Gold believes that with the layoffs, the companies have proven that they have recognized the signs of the times. He no longer expects any significant further mass layoffs.
Microsoft has now laid off I think ten or 12,000 employees, but they also hired 40,000 last year. The same goes for Google, or Alphabet – which has now also laid off 10,000 employees, but hired 30,000 new employees last year. We’re coming out of this tremendous growth and boom phase. As long as there is no further external shock in the form of a recession over the summer, then I would say that the worst is actually over and we are now back in somewhat calmer waters.
And that’s precisely what could have a positive impact on the rest of the U.S. economy. Nearly nine million people work in the tech industry in the US, which together contributes $1.8 trillion to the American economy.
Many other industries in the U.S. see Silicon Valley as a pace-setter and look to the tech industry for guidance on spending, hiring and key strategic decisions. Initial studies conclude that employees who lost their jobs in the wake of the wave of layoffs find new employment at another company within three months.
Forty percent, according to job platform ZipRecruiter, reportedly find a new job after just one month.
Startup investor Gold says Silicon Valley is not running out of ideas. Even though a German news magazine recently claimed otherwise. He reckons that many of those laid off will be quickly rehired, especially if they come from software development.
Of course, we still have the big trend topics such as cloud computing, autonomous driving, and electric cars. Through ChatGPT, of course, we have a big topic with artificial intelligence. Everything that is AI will change the market even more than Marc Andreesen said back then with his famous phrase “Software Eats The World”.
Jennifer, the former project manager at Facebook, could start working again at her old agency in San Francisco. She even received an offer from Facebook, albeit on much worse terms. But she decided against it. She would rather not work for a tech company again for now. The working hours put her off. And she felt exploited.

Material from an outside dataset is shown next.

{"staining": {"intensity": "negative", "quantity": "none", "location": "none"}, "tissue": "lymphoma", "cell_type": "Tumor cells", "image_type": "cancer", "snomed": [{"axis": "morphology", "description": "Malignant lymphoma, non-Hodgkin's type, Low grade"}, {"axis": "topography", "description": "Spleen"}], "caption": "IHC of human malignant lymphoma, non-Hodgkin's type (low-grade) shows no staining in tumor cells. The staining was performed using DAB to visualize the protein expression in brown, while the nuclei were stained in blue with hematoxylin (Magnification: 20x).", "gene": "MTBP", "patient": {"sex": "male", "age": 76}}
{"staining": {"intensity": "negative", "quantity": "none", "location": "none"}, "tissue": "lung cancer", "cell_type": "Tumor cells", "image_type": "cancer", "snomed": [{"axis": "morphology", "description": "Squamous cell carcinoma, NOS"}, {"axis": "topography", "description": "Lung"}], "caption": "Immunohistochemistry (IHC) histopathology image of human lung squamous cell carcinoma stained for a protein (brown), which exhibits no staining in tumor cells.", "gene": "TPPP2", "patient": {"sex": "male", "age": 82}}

I focus on my family. One of the most important things I’ve learned is that balancing career and family is crucial, especially when you have young children, when you’re a mother. And right now is the time to focus on your family and maybe put your career on the back burner for a couple of years.
Helena from southern Germany has also decided against Silicon Valley. She has already given notice on her apartment in San Francisco and packed her first boxes. She plans to return to Europe in a few weeks.
I know what I can do. I know that I am good at what I do. And on my resume, of course, it looks great. I was in Silicon Valley at a big tech company. I’m looking at it in a very positive way. I’m looking forward to the next step that’s coming up. This attitude here in the U.S. – hire and fire – this mentality, it doesn’t hit you quite as hard as it might in Germany, where the whole thing is somehow such a stigma. You get fired, that’s something bad. Here in the U.S., maybe it’s not like that after all.